Answer these from the post below about Nick Coleman's columns on Maxfield Elementary.
1. How many classrooms does the school have, according to the November 14 column?
2. On what date did the column headed "YOUR SCHOOLS ARE BURNING!" appear?
3. Who does the post say provided the definitive evidence against Coleman's claims of under funding?

==== SELECTED TEXT ====

Wednesday, December 08, 2004

The Nut Which Dare Not Speak Its Name

Nick Coleman has been railing lately about the sorry state of a certain St. Paul public school named Maxfield Elementary. His research uncovered that they have a lack of books in the classrooms. His insight and knowledge of the situation identified the cause of this problem as not enough tax dollars being allocated to public school funding. Here are examples of the rhetoric Coleman used to characterize the situation at Maxfield. Excerpts from his November 14 column:

This is how nuts we have become. In order to teach kids to read, it helps if you have books. But when Zelma Wiley walked into Maxfield Magnet School in St. Paul and took over as principal a couple of years ago, there were hardly any books on the shelves of the school's 21 classrooms and not nearly enough books -- or the right mix of reading levels and subject matters -- in the school's library.

How did we get to the point in Minnesota that we have a school in a minority neighborhood of our capital city where there aren't enough books? If you don't find that situation outrageous, you are part of the problem.

"We know what happened, don't we? The poor are being punished for being poor and the politicians, instead of doing their damnedest to get things solved, are doing their damnedest to pass the buck. Highways are more important than kids.


Excerpts from his December 4 column:

YOUR SCHOOLS ARE BURNING!

We have reached a four-alarm crisis in the education of this state's children, and the people who should be responding to the fire -- the governor, the Legislature, local political leaders -- are shirking their duty. No, they are doing worse than shirking. They are wrecking an education system that made Minnesota a leader.


Criticism of Coleman's work thus far has centered on the nature of his ridiculously panicked, chicken little language and on the accuracy of his conclusions on the cause of the problem at Maxfield. Craig Westover, in particular, has provided the definitive evidence against Coleman's caterwauling about alleged under funding of the public school system.

What hasn't been analyzed is the accuracy of Coleman's assessment of the problem in the first place. We all pretty much assumed he was correct in stating that Maxfield didn't have enough books for its classrooms, that education was being impeded due to the lack of basic materials. A belief justified by Coleman's quoting of the principal of Maxfield, Zelma Wiley:

I don't want to go on the record with what I really think," Wiley said. "But I've never seen anything like this before. We haven't been adequately furnished. We don't have enough books."

==== LISTED RECORDS ====

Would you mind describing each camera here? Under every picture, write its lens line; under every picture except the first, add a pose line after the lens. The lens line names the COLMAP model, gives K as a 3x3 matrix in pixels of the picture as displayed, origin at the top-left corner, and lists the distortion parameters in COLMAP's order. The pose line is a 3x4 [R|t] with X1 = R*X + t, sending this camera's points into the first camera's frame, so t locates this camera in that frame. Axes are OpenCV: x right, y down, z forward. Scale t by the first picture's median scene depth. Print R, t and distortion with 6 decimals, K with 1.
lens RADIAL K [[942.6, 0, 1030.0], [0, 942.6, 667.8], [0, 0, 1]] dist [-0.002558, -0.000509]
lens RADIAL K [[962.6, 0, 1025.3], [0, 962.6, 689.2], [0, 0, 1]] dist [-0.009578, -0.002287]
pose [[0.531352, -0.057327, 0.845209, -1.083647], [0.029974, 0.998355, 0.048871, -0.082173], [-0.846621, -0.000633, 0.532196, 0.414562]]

====
==== LISTED RECORDS ====

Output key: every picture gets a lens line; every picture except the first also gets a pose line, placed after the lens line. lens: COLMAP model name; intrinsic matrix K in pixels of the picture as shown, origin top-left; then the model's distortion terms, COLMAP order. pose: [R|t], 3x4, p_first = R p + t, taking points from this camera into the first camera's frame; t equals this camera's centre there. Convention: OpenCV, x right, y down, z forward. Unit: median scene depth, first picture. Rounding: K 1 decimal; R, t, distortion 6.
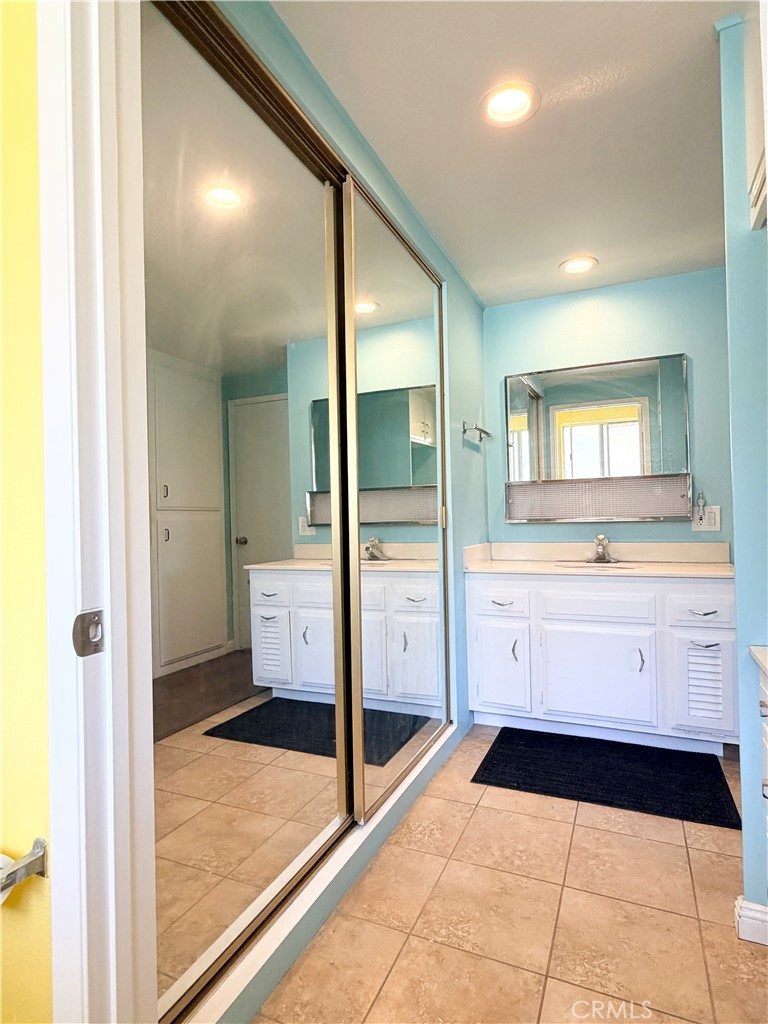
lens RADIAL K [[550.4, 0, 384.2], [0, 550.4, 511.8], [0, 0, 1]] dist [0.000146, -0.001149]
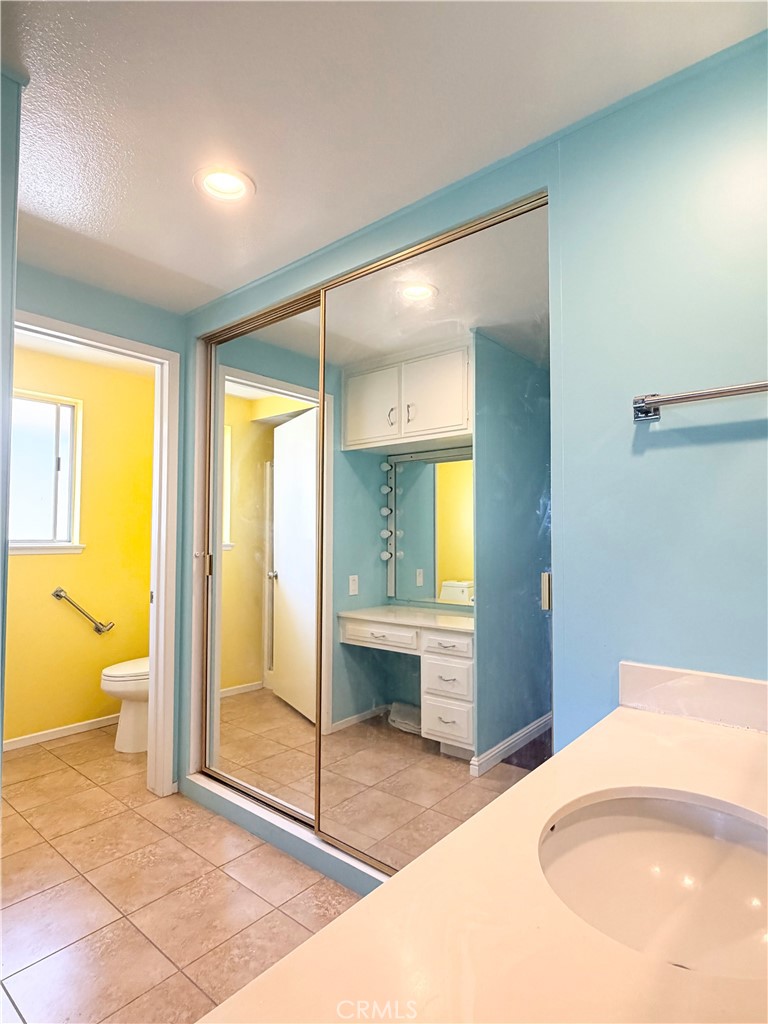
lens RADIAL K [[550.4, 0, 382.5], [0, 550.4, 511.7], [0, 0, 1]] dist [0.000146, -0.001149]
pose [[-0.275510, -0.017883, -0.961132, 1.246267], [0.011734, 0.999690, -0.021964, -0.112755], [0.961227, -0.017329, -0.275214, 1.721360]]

====

- TASK RESULT:
1. 21
2. December 4
3. Craig Westover